The FDA is making major efforts to speed up the recall process after several slow responses caused many to get sick – and some even died.
In years past, the FDA would get a report of a food making people sick, begin an investigation, analyze the potential harm, wait for the company to give them more information and then issue a recall.
An audit of 30 recall cases from 2012 to 2015 found that it took the FDA an average of 57 days to issue a recall. That’s nearly two months – and because of the slow response, many more people ate the contaminated food.
The report from the Office of the Inspector General found it took the FDA three months to recall cheese contaminated with listeria and five months to recall nut butter infected with salmonella.

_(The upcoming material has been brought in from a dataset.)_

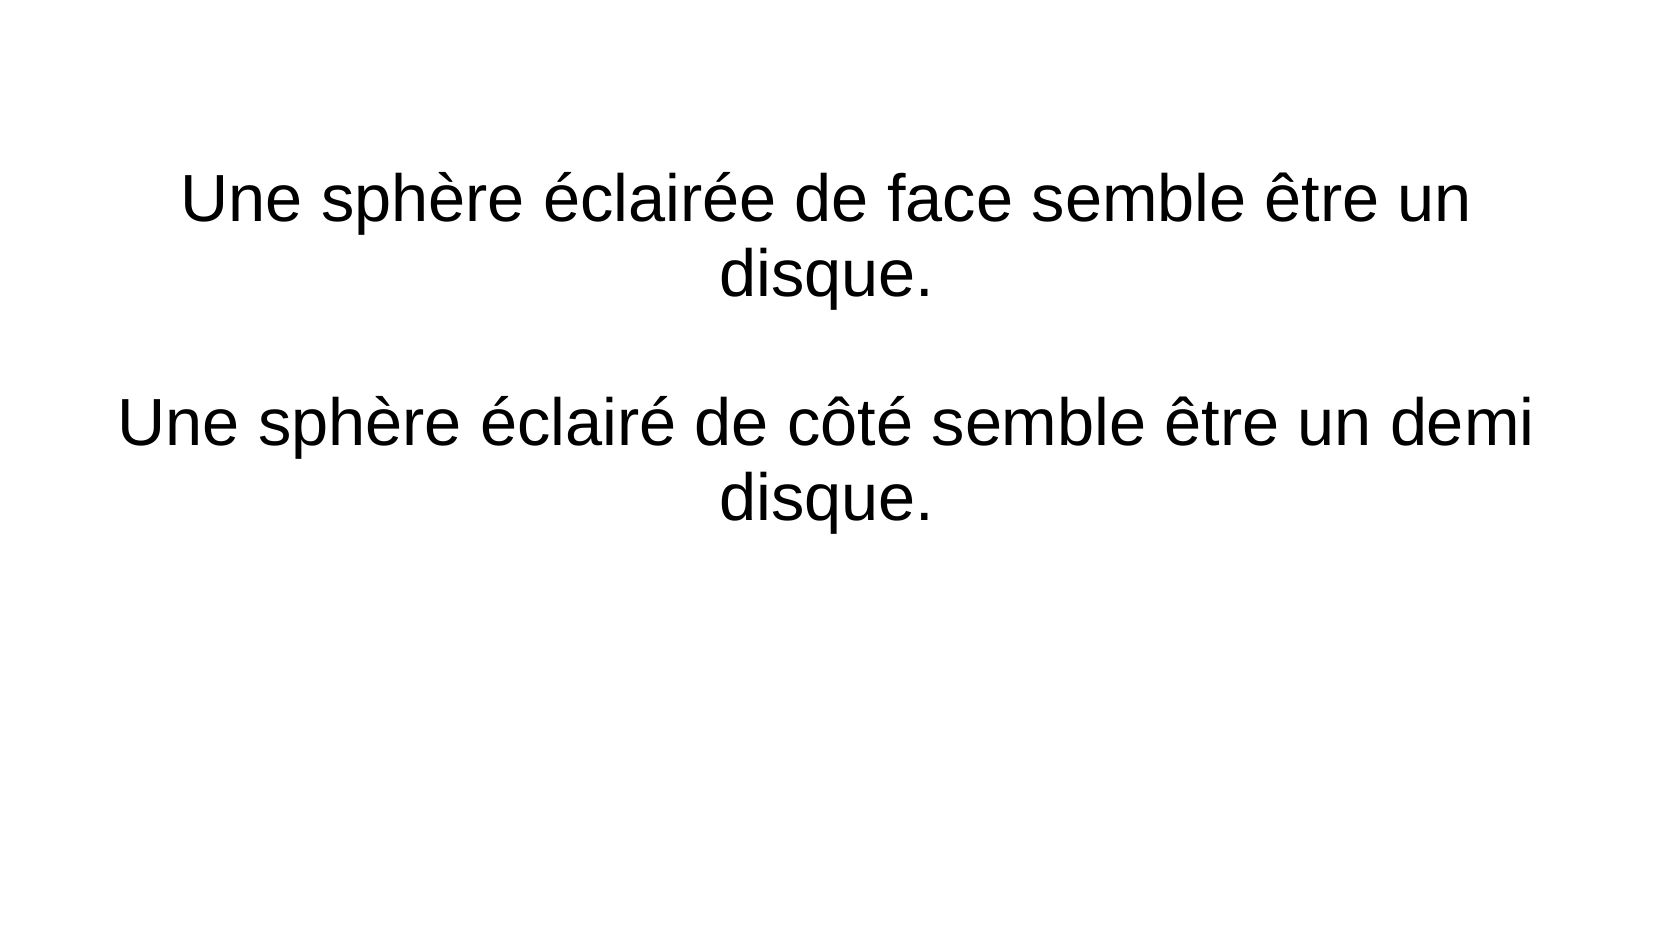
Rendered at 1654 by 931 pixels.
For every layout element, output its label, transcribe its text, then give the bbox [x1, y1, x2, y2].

In response to these findings, the FDA put together a team of senior leaders to speed up the recall process. They have improved communication with the public and hope to begin naming stores where infected products are sold along with the companies that make them. Up until now, that information has been confidential.
The FDA also wants to be quicker in pulling potentially dangerous products from store shelves and say if a company doesn’t cooperate, they have the power to block distribution of that food right away.
The FDA deals with hundreds of food recalls every year and on average, they say a typical recall takes about four days.
They hope the new guidelines they are installing will help speed up the recall process even more, to ensure the food you eat doesn’t make you sick.